Since we’re all a bit green when it comes to the ins and outs of pyrotechnics, special effects operator Travis Yeatman explains how the system works:

“All the pyrotechnics are triggered via the Galaxis Pyrotechnic system. There were four stage positions and six roof positions located on the PA and LED towers either side of the stage. In addition to this, there were two separate waterfall cascades rigged off a 12m truss flown downstage. The entire system is wireless on a locked frequency and the configuration is customisable for every venue and event.”

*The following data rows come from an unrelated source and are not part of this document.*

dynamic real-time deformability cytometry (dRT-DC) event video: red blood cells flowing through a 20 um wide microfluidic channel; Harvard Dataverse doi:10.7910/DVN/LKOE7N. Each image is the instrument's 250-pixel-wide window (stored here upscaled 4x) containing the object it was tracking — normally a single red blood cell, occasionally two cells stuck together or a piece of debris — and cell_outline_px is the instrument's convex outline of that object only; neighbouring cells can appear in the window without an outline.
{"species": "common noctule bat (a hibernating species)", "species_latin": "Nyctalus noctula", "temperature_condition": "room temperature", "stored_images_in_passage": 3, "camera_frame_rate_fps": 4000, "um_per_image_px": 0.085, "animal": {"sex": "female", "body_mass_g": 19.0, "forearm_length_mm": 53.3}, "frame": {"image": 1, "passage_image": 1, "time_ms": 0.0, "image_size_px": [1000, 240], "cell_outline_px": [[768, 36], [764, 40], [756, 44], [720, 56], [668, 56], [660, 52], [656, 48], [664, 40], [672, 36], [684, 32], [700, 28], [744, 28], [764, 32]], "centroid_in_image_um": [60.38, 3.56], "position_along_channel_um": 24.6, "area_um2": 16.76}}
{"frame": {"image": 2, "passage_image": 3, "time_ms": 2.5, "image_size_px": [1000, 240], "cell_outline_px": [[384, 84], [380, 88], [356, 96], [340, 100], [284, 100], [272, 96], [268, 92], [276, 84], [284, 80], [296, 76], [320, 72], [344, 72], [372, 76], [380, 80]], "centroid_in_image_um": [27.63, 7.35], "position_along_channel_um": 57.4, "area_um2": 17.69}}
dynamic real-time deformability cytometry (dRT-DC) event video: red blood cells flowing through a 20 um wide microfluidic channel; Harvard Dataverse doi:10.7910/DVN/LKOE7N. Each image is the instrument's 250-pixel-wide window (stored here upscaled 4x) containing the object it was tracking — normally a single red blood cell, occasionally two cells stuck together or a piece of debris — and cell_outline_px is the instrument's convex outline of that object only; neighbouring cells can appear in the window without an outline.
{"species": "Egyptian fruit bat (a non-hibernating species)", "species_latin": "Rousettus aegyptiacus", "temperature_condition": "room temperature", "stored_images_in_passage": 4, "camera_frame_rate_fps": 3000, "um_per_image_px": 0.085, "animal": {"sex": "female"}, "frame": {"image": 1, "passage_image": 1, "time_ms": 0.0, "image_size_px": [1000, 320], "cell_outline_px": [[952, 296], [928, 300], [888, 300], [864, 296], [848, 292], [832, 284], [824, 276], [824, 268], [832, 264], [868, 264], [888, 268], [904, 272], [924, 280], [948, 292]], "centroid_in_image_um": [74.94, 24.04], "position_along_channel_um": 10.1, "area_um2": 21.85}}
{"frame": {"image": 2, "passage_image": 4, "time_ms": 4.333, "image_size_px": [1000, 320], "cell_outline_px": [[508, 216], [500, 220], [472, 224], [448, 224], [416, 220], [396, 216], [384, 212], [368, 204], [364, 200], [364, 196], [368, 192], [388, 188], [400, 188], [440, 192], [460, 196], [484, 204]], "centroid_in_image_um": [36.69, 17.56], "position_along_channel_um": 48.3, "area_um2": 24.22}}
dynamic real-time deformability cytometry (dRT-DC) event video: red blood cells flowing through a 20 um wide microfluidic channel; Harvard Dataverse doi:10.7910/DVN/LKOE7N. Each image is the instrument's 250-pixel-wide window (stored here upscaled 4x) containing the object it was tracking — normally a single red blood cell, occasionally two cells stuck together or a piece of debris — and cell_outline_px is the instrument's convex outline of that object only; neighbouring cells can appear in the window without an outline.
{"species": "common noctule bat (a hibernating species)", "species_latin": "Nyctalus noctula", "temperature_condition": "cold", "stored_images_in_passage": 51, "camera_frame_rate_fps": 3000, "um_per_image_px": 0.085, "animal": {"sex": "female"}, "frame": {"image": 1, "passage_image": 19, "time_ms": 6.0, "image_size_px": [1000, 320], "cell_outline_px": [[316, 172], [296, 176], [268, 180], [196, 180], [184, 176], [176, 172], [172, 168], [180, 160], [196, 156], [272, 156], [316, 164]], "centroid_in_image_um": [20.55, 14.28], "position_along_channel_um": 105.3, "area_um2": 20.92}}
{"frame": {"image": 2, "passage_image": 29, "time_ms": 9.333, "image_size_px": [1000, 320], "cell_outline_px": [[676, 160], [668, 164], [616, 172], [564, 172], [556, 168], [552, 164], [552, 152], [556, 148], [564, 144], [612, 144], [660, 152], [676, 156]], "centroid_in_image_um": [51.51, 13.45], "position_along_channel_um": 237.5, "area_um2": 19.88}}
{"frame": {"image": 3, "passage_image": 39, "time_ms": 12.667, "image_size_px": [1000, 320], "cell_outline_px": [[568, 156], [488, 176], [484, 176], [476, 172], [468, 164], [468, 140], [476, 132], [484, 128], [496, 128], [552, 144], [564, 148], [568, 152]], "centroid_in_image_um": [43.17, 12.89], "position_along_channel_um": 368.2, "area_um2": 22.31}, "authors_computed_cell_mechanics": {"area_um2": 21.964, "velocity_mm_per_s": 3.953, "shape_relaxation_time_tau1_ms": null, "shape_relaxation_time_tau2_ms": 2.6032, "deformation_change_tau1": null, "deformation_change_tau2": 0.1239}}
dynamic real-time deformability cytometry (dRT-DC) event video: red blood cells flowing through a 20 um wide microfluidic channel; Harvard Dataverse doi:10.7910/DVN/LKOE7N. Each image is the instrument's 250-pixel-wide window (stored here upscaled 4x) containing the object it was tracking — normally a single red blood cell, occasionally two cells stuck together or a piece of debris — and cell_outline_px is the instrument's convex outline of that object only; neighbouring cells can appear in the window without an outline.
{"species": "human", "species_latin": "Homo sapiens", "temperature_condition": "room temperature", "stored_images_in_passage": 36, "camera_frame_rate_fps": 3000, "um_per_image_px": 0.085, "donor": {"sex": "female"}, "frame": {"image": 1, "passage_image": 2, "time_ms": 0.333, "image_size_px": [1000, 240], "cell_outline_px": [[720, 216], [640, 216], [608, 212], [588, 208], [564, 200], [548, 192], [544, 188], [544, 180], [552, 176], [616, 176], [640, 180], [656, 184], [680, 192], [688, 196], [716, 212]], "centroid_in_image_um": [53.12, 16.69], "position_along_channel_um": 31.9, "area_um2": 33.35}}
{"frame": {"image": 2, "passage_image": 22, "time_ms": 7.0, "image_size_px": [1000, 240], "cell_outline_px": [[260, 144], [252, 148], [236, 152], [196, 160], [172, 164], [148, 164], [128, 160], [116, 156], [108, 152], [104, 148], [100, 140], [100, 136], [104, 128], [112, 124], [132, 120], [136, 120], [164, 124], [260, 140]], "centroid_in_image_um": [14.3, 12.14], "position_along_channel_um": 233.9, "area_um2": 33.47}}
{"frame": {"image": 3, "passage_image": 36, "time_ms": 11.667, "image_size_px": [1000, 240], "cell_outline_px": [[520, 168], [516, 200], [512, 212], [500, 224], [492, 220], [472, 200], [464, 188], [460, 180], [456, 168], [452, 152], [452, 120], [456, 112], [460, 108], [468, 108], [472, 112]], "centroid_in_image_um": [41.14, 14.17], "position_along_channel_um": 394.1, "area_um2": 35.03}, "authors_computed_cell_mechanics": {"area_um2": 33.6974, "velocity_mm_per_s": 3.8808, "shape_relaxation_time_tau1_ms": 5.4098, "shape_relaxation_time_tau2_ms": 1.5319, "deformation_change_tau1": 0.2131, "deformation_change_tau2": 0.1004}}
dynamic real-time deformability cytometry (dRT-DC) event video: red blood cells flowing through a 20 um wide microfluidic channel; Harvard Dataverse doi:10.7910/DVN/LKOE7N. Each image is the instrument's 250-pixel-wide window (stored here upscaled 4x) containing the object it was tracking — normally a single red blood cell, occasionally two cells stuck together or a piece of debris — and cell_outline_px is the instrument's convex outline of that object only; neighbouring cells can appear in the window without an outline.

He goes on: “The loading and wiring of these products is time-consuming and tedious work that requires high attention to detail. There are no second chances when it comes to pyrotechnics so they need to function correctly every time, the first time. An Avolites Tiger Touch is used to control a DMX system, which operates a dimmer rack for programmable hot power channels that trigger the CO2 jets and stadium shots. The Flamaniac units have integrated DMX. The confetti blowers are operated manually for easy adjustment of speed and flow of confetti.”

The wrap

What can be said? The Ultra Music Festival South Africa was indeed ‘ultra’. It was not just good. It was not just great. It totally exceeded expectations on all fronts and showed the world once again that South Africa can stand up with the best when it comes to hosting an event of this size. From staging, to audio, to lighting, to video to even pyrotechnics, the benchmark has once again been raised.

Knowing South Africa, I’m sure the next ‘mega ultra’ event is coming soon.